Here's the unedited article, it's probably of little interest as I say I wrote it with the broadness of the Bike Biz readership in mind.


The Pedro's Trixie tool reminds me at first glance of those ugly sharp and largely useless pressed sheet metal multi tools you get free with every department store bicycle. This is obviously of better construction and is reflected by the £18.99 price tag. Pedro's have an ecological ethos and create all of their products with preservation of the environment in mind. I'm thinking that when they tempered or heat treated the steel of the Trixie tool that they did not plunge it into whale blubber for it to cool.
The Trixie certainly feels solid and reminds me of laser cut BMX dropouts. The edges of the tool are super precise and defined. The 15mm wrench end of the Trixie is fairly self explanatory and fits my track nuts perfectly, the curved back of the handle sits in my hand comfortably and doesn't slice my palm like the aforementioned multi tool giveaways.
The most appealing part of this tool is the lockring wrench. If like me you ride brakeless fixed you have to have a certain trust in your lockring. It is your only way of stopping. It is inevitable that the lock ring will eventually come loose leaving you careering down the road desperately trying to get your feet in the tyres and come to a stop before you hit a bus. Tightening a track cog on the roadside is easy, just stamp down on your cranks. Tightening the lock ring however is a bit more of a challenge. The Trixie fits perfectly around my stainless steel Surly lockring and makes the ideal roadside quick fix getting you back on the road and in the direction of home.



The other features of the Trixie include a stepped 10, 9, 8mm wrench which appears to work well. A 5mm allen wrench which looks misplaced here and spoils the overall shape of the tool. My allen wrench didn't sit in my stem bolts securely and looks slightly malformed. The last feature of the the Trixie is a bottle opener for those mid ride brewskis.

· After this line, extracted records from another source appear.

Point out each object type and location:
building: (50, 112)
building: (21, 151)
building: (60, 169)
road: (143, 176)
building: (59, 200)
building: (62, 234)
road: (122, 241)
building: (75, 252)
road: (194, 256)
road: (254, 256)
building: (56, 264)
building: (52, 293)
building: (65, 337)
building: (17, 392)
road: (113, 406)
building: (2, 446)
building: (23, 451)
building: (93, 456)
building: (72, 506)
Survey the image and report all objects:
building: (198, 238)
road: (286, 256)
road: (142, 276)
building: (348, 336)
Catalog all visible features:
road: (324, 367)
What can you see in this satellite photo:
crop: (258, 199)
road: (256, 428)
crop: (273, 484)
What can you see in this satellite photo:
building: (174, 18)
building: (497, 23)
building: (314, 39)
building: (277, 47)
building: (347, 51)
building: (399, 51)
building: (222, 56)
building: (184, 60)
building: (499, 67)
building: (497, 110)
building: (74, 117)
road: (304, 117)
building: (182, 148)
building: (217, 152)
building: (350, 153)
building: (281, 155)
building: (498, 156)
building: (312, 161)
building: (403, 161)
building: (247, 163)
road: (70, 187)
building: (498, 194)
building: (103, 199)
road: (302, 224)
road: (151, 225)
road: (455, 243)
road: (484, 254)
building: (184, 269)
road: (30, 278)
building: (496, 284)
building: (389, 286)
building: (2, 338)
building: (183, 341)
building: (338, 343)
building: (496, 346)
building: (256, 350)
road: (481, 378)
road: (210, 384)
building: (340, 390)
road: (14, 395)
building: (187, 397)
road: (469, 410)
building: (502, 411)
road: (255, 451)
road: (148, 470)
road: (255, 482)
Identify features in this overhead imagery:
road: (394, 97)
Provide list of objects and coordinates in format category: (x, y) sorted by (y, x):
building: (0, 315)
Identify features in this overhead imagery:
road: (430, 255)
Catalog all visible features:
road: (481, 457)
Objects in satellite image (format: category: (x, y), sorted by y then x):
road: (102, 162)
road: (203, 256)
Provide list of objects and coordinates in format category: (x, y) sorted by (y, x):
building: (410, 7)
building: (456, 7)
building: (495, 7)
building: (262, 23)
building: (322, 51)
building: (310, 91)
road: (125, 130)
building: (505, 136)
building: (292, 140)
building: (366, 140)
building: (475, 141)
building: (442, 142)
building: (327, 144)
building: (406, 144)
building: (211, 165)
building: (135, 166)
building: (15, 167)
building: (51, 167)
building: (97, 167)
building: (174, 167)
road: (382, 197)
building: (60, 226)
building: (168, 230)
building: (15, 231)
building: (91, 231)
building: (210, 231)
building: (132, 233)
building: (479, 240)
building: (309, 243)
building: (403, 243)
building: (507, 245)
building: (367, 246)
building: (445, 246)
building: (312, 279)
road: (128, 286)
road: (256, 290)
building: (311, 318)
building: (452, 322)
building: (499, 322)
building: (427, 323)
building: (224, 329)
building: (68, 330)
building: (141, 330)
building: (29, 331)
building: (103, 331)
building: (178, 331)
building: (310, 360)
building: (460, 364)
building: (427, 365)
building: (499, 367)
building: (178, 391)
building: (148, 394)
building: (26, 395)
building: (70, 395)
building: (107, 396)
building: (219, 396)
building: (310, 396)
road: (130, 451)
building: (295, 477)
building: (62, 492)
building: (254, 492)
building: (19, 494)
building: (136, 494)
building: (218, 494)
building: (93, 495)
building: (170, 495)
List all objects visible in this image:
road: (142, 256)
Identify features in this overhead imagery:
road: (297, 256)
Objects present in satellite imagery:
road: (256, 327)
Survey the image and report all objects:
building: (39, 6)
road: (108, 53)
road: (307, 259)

Lastly the Trixie comes with wing nut bolts to mount the tool to the bottle boss mounts on your frame. Here the major flaw lies, firstly mounting this tool to your frame will look disgusting and ruin the simple aesthetics of your bike. Secondly for a tool marketed at track bike riders, most track frames don't have bottle boss mounts. Thirdly if you leave this tool wingnutted to your frame and then lock your bike outside of Heaton Perk coffee house while you sit rinsing the free WIFI and drinking watery Americana's in the cosmopolitan atmosphere, the Trixie presents a would be bike thief with all the tools necessary to steal not only your wheels but also your forks, stem, bars and seat, definitely an oversight in Pedro's design.
Providing you don't have this thing mounted to your frame I think it is an extremely well made tool that will sit perfectly in your tool bag. It is definitely the best solution I have seen for loose lock rings while on the road. The Trixie tool from Pedro's comes highly recommended.